### [Working data]
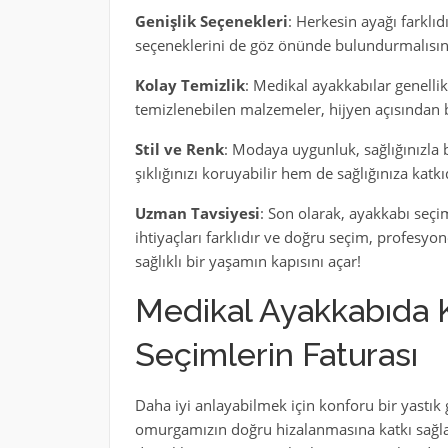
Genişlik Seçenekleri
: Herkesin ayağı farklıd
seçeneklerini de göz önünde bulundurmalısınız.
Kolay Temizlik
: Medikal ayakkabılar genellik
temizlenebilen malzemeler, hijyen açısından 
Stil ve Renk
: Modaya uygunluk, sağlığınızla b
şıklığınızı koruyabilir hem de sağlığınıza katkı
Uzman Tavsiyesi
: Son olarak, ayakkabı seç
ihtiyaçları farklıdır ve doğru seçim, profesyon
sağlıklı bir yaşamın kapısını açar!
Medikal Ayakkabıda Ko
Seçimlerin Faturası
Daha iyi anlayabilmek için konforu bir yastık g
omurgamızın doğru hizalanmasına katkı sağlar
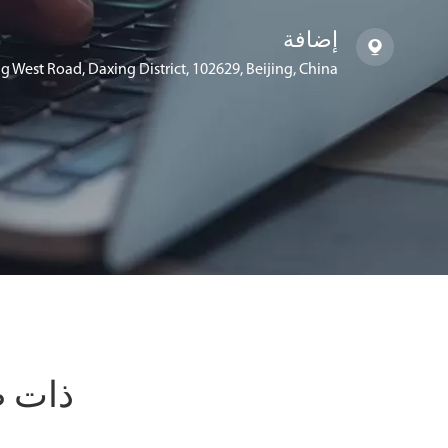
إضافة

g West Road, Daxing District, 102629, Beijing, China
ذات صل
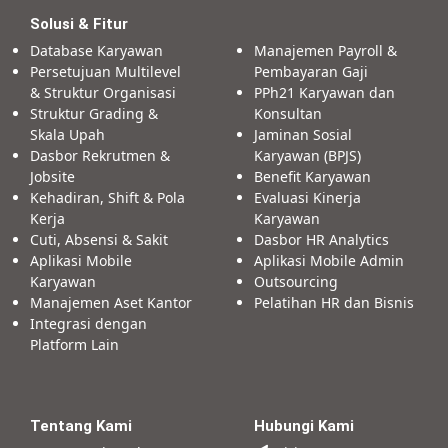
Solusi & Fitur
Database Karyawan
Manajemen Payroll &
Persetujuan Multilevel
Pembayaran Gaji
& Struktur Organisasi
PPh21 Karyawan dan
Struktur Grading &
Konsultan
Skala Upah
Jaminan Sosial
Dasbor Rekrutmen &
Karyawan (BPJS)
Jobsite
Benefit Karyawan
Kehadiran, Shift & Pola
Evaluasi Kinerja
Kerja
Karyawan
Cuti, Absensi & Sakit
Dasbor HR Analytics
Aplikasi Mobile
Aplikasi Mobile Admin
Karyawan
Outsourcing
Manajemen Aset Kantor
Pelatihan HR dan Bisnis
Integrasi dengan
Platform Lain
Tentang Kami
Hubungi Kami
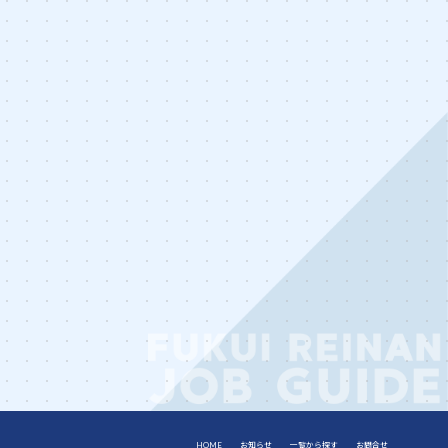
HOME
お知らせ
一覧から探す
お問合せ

...

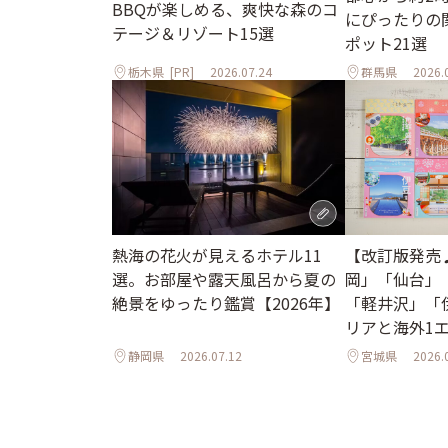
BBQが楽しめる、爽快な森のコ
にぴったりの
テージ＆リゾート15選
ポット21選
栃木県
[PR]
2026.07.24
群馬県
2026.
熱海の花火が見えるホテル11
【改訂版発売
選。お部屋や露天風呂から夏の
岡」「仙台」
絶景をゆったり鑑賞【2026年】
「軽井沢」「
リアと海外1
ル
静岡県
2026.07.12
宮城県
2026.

### [What to produce]
Please echo the text between the lines holding "Genişlik Seçenekleri" and "Hubungi Kami", inclusive, and leave the pictures out of your answer.

### [Finished task]
Genişlik Seçenekleri
: Herkesin ayağı farklıd
seçeneklerini de göz önünde bulundurmalısınız.
Kolay Temizlik
: Medikal ayakkabılar genellik
temizlenebilen malzemeler, hijyen açısından 
Stil ve Renk
: Modaya uygunluk, sağlığınızla b
şıklığınızı koruyabilir hem de sağlığınıza katkı
Uzman Tavsiyesi
: Son olarak, ayakkabı seç
ihtiyaçları farklıdır ve doğru seçim, profesyon
sağlıklı bir yaşamın kapısını açar!
Medikal Ayakkabıda Ko
Seçimlerin Faturası
Daha iyi anlayabilmek için konforu bir yastık g
omurgamızın doğru hizalanmasına katkı sağlar
إضافة

g West Road, Daxing District, 102629, Beijing, China
ذات صل
Solusi & Fitur
Database Karyawan
Manajemen Payroll &
Persetujuan Multilevel
Pembayaran Gaji
& Struktur Organisasi
PPh21 Karyawan dan
Struktur Grading &
Konsultan
Skala Upah
Jaminan Sosial
Dasbor Rekrutmen &
Karyawan (BPJS)
Jobsite
Benefit Karyawan
Kehadiran, Shift & Pola
Evaluasi Kinerja
Kerja
Karyawan
Cuti, Absensi & Sakit
Dasbor HR Analytics
Aplikasi Mobile
Aplikasi Mobile Admin
Karyawan
Outsourcing
Manajemen Aset Kantor
Pelatihan HR dan Bisnis
Integrasi dengan
Platform Lain
Tentang Kami
Hubungi Kami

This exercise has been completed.